▶ _Dataset excerpts_

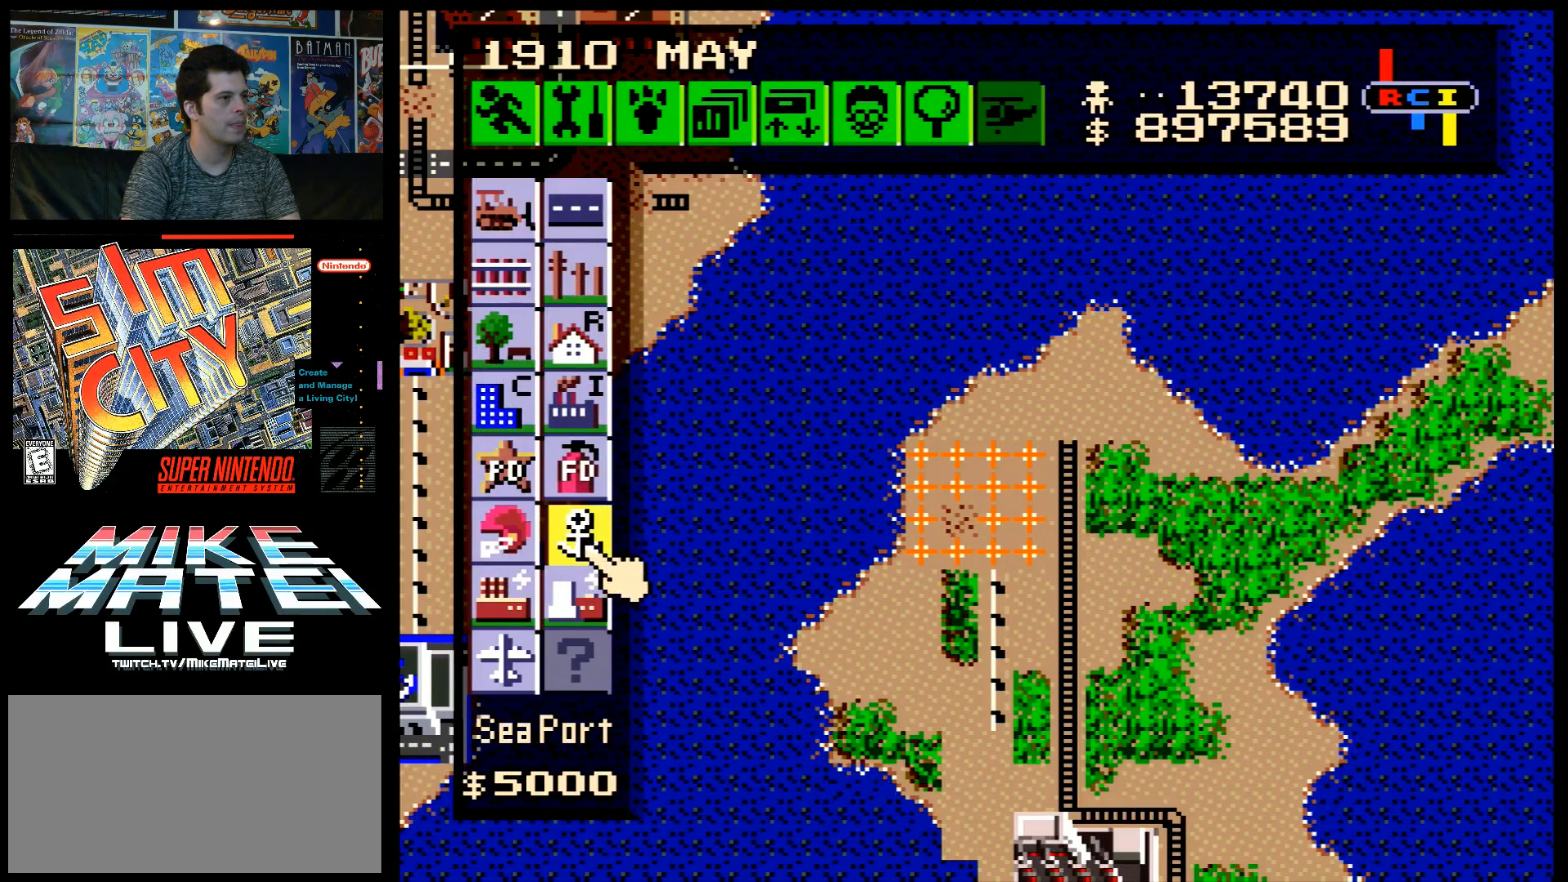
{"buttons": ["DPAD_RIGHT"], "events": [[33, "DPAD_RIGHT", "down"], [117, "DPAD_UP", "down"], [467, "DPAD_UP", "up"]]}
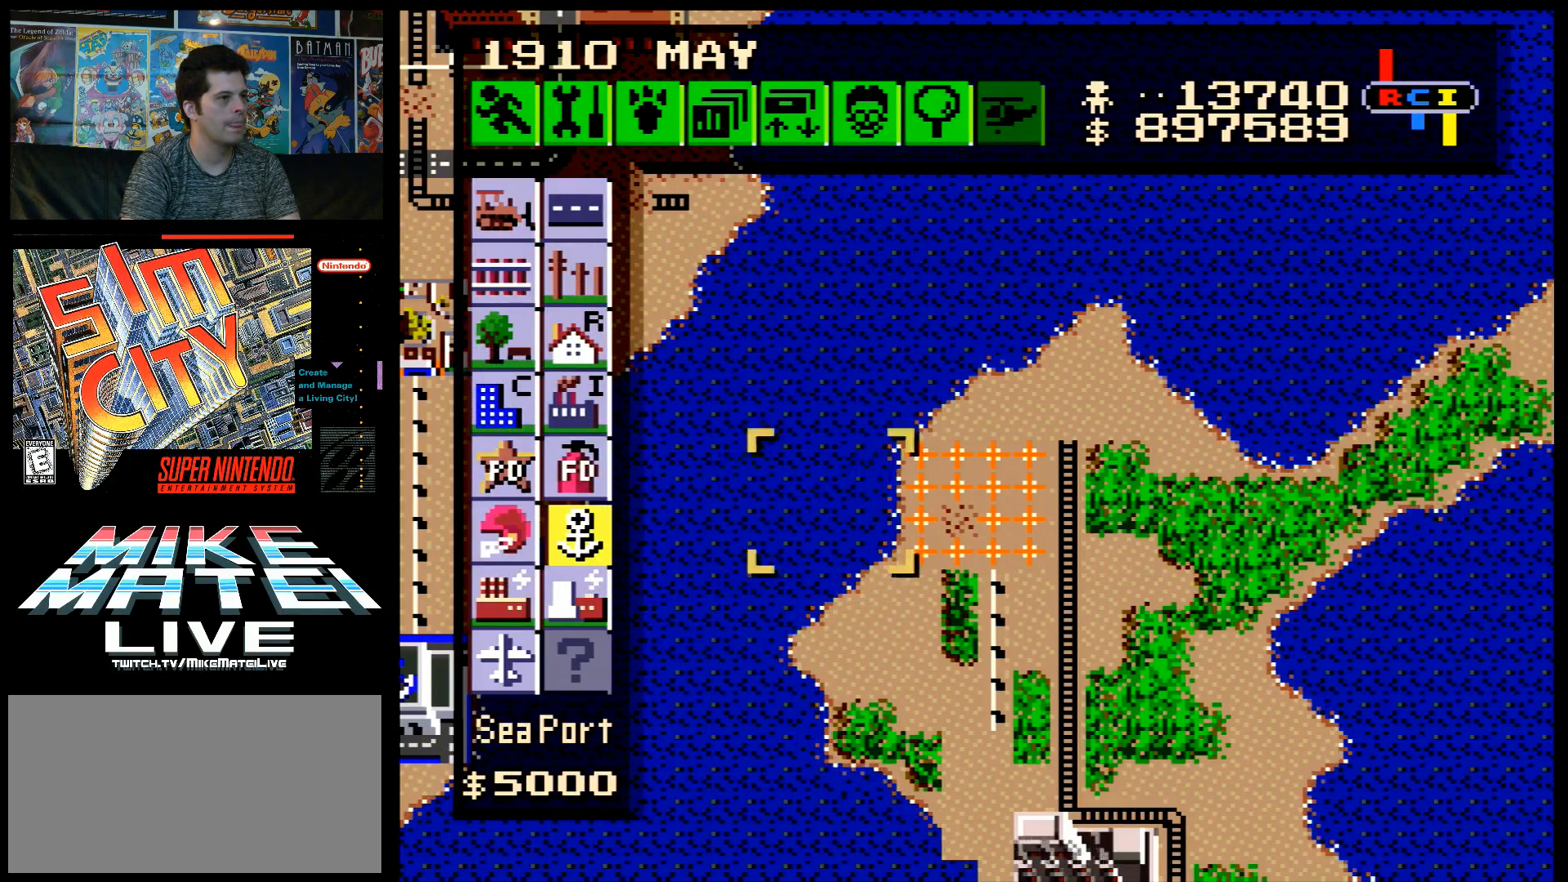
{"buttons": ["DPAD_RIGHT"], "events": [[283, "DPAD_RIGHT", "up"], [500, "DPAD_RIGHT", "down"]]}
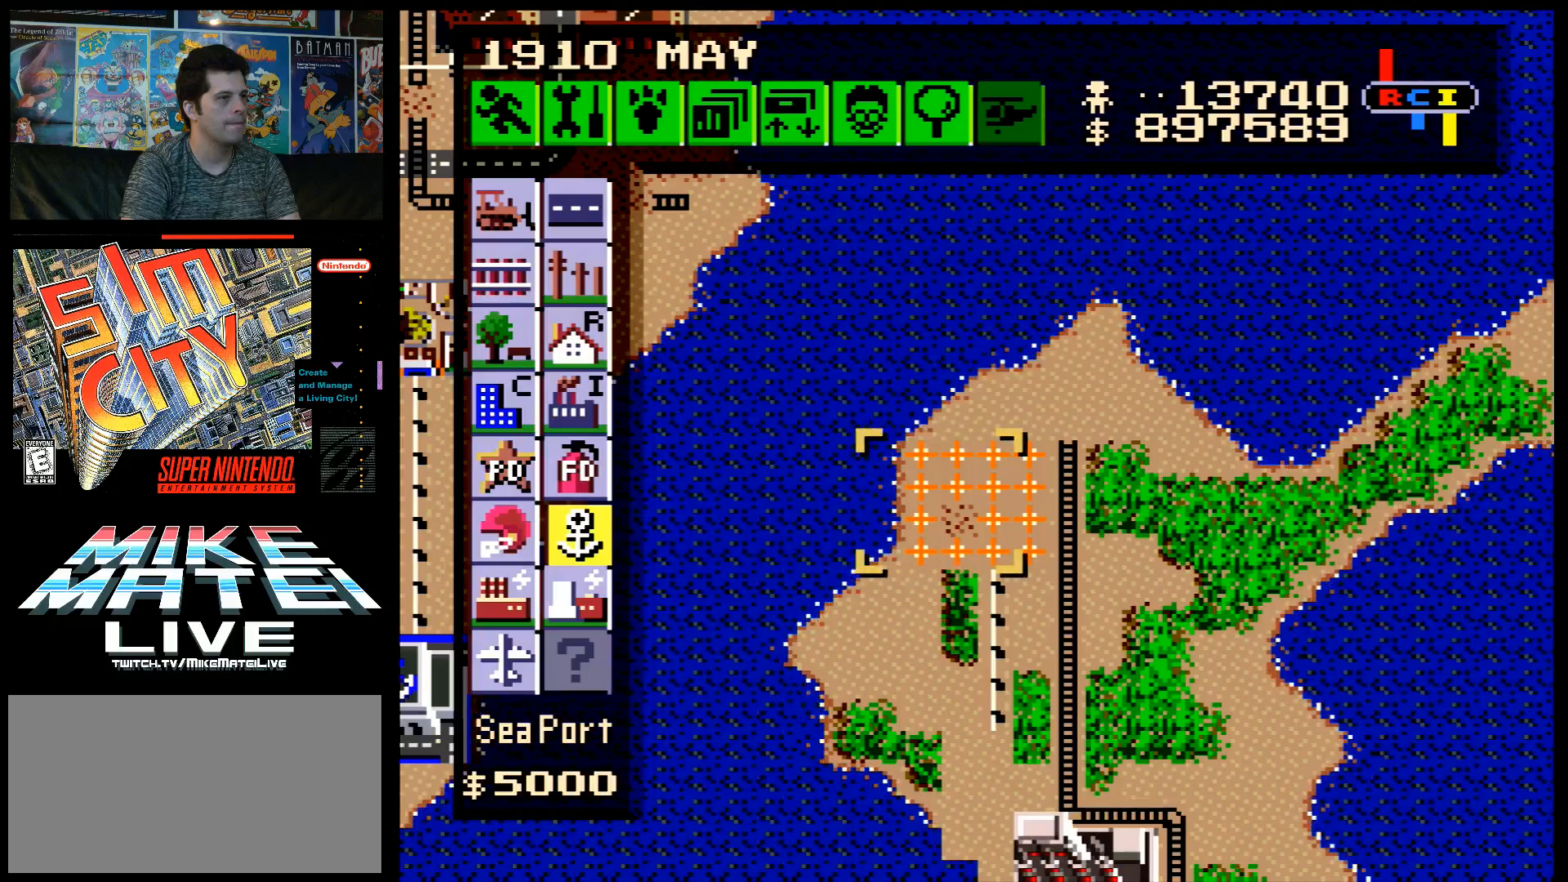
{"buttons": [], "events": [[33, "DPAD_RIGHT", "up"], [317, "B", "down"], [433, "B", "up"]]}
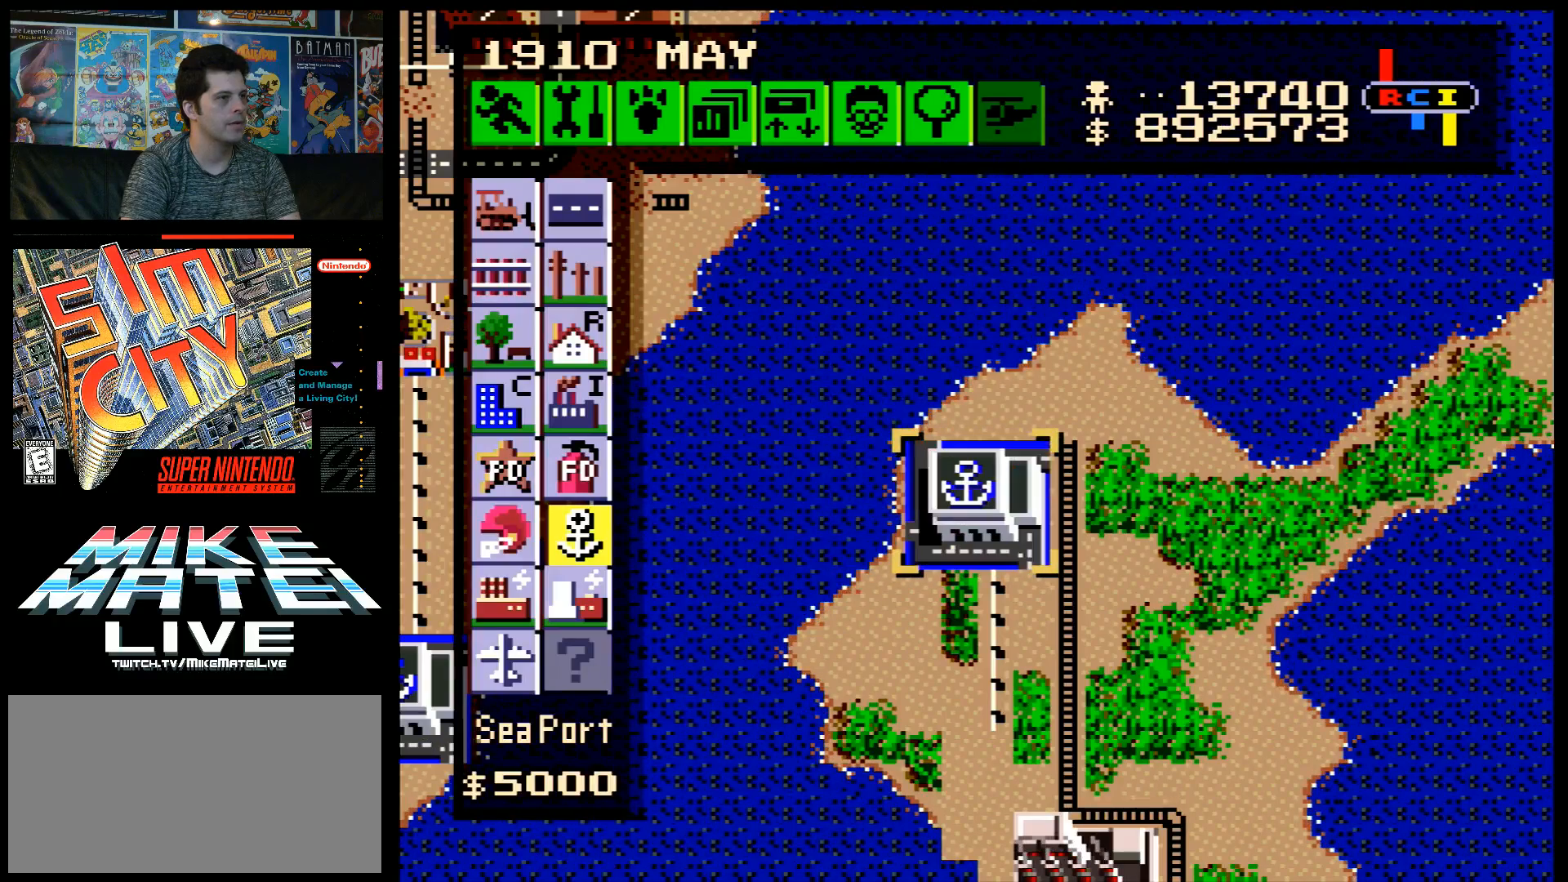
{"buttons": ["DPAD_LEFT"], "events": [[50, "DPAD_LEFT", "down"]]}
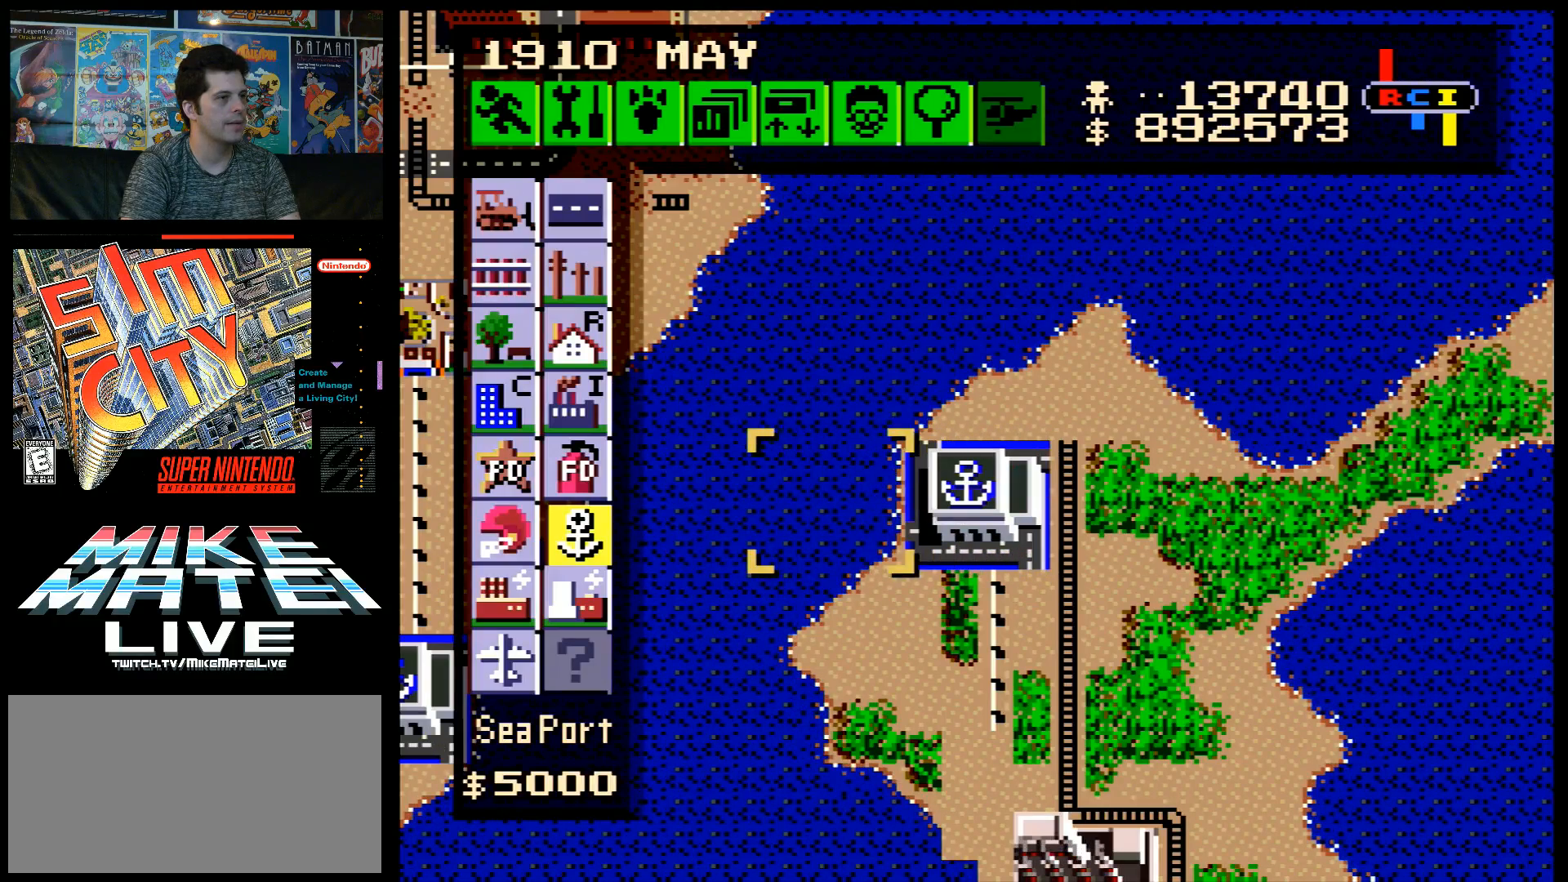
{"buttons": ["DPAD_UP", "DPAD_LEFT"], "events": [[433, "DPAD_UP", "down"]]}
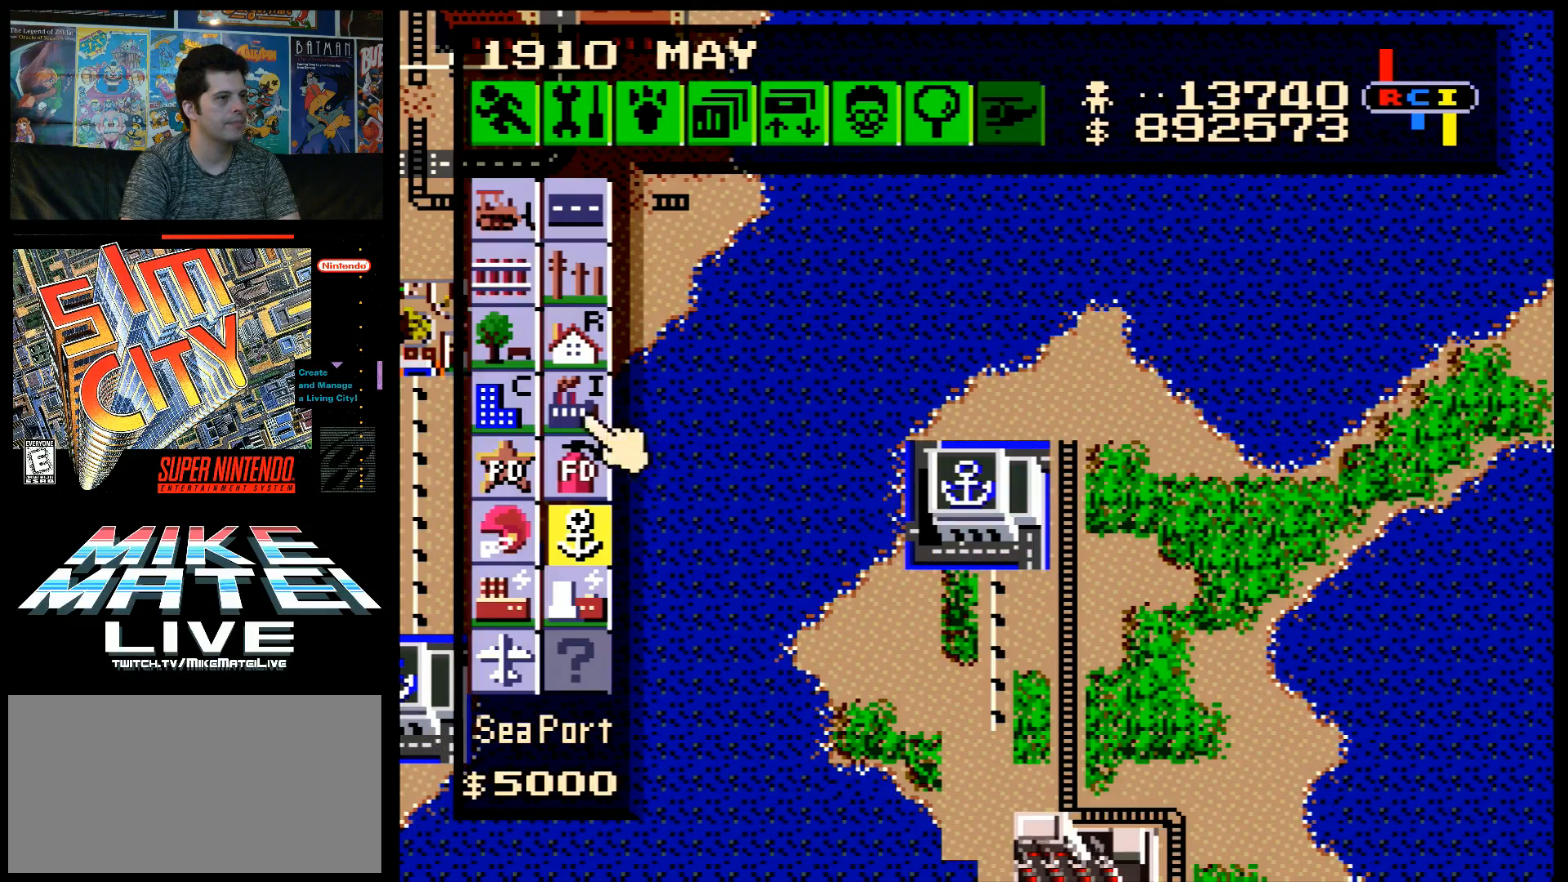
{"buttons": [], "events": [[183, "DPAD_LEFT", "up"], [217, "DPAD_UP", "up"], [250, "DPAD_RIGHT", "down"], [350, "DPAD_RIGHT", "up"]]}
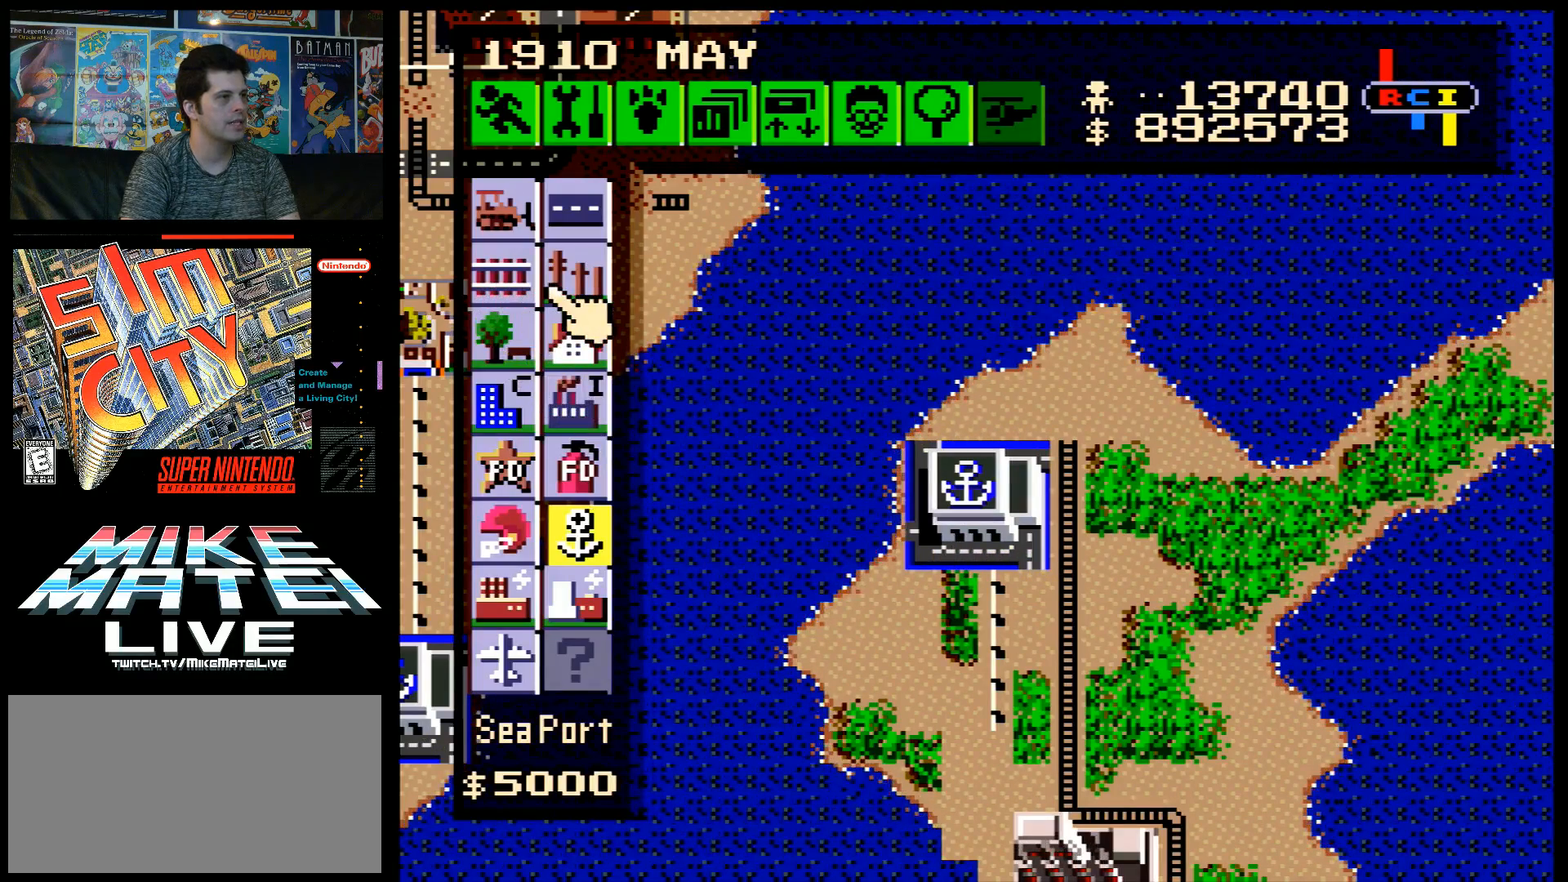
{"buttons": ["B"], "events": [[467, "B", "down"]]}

▶ _What the task asks_
Every entry above is to be repeated word for word, with all pictures omitted.

▶ _Written solution_
{"buttons": ["DPAD_RIGHT"], "events": [[33, "DPAD_RIGHT", "down"], [117, "DPAD_UP", "down"], [467, "DPAD_UP", "up"]]}
{"buttons": ["DPAD_RIGHT"], "events": [[283, "DPAD_RIGHT", "up"], [500, "DPAD_RIGHT", "down"]]}
{"buttons": [], "events": [[33, "DPAD_RIGHT", "up"], [317, "B", "down"], [433, "B", "up"]]}
{"buttons": ["DPAD_LEFT"], "events": [[50, "DPAD_LEFT", "down"]]}
{"buttons": ["DPAD_UP", "DPAD_LEFT"], "events": [[433, "DPAD_UP", "down"]]}
{"buttons": [], "events": [[183, "DPAD_LEFT", "up"], [217, "DPAD_UP", "up"], [250, "DPAD_RIGHT", "down"], [350, "DPAD_RIGHT", "up"]]}
{"buttons": ["B"], "events": [[467, "B", "down"]]}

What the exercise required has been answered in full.